WRITTEN REQUEST:
Reproduce each of the following entries word for word, leaving out nothing.

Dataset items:
####

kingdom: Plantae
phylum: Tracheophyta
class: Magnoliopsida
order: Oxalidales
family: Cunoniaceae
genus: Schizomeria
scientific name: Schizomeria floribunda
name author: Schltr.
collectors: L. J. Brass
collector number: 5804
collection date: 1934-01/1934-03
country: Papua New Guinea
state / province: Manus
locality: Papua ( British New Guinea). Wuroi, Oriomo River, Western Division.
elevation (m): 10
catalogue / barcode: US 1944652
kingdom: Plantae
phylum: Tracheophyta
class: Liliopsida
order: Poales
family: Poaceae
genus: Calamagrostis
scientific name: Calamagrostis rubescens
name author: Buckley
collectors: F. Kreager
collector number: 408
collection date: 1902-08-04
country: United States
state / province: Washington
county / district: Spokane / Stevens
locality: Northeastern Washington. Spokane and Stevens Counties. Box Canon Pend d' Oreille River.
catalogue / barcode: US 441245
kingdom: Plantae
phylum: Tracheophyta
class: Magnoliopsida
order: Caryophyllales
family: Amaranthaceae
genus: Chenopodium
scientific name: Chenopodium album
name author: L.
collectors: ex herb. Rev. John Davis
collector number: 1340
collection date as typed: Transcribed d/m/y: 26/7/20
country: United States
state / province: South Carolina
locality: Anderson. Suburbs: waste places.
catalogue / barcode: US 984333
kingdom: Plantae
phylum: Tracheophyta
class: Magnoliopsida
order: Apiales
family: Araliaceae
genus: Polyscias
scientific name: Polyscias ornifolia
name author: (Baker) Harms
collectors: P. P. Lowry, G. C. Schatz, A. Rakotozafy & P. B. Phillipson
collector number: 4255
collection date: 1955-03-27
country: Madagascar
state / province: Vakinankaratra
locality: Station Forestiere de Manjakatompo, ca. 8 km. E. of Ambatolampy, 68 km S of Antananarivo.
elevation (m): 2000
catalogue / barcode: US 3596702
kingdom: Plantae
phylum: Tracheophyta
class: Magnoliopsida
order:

####

COMPLETE RESPONSE:
kingdom: Plantae
phylum: Tracheophyta
class: Magnoliopsida
order: Oxalidales
family: Cunoniaceae
genus: Schizomeria
scientific name: Schizomeria floribunda
name author: Schltr.
collectors: L. J. Brass
collector number: 5804
collection date: 1934-01/1934-03
country: Papua New Guinea
state / province: Manus
locality: Papua ( British New Guinea). Wuroi, Oriomo River, Western Division.
elevation (m): 10
catalogue / barcode: US 1944652
kingdom: Plantae
phylum: Tracheophyta
class: Liliopsida
order: Poales
family: Poaceae
genus: Calamagrostis
scientific name: Calamagrostis rubescens
name author: Buckley
collectors: F. Kreager
collector number: 408
collection date: 1902-08-04
country: United States
state / province: Washington
county / district: Spokane / Stevens
locality: Northeastern Washington. Spokane and Stevens Counties. Box Canon Pend d' Oreille River.
catalogue / barcode: US 441245
kingdom: Plantae
phylum: Tracheophyta
class: Magnoliopsida
order: Caryophyllales
family: Amaranthaceae
genus: Chenopodium
scientific name: Chenopodium album
name author: L.
collectors: ex herb. Rev. John Davis
collector number: 1340
collection date as typed: Transcribed d/m/y: 26/7/20
country: United States
state / province: South Carolina
locality: Anderson. Suburbs: waste places.
catalogue / barcode: US 984333
kingdom: Plantae
phylum: Tracheophyta
class: Magnoliopsida
order: Apiales
family: Araliaceae
genus: Polyscias
scientific name: Polyscias ornifolia
name author: (Baker) Harms
collectors: P. P. Lowry, G. C. Schatz, A. Rakotozafy & P. B. Phillipson
collector number: 4255
collection date: 1955-03-27
country: Madagascar
state / province: Vakinankaratra
locality: Station Forestiere de Manjakatompo, ca. 8 km. E. of Ambatolampy, 68 km S of Antananarivo.
elevation (m): 2000
catalogue / barcode: US 3596702
kingdom: Plantae
phylum: Tracheophyta
class: Magnoliopsida
order:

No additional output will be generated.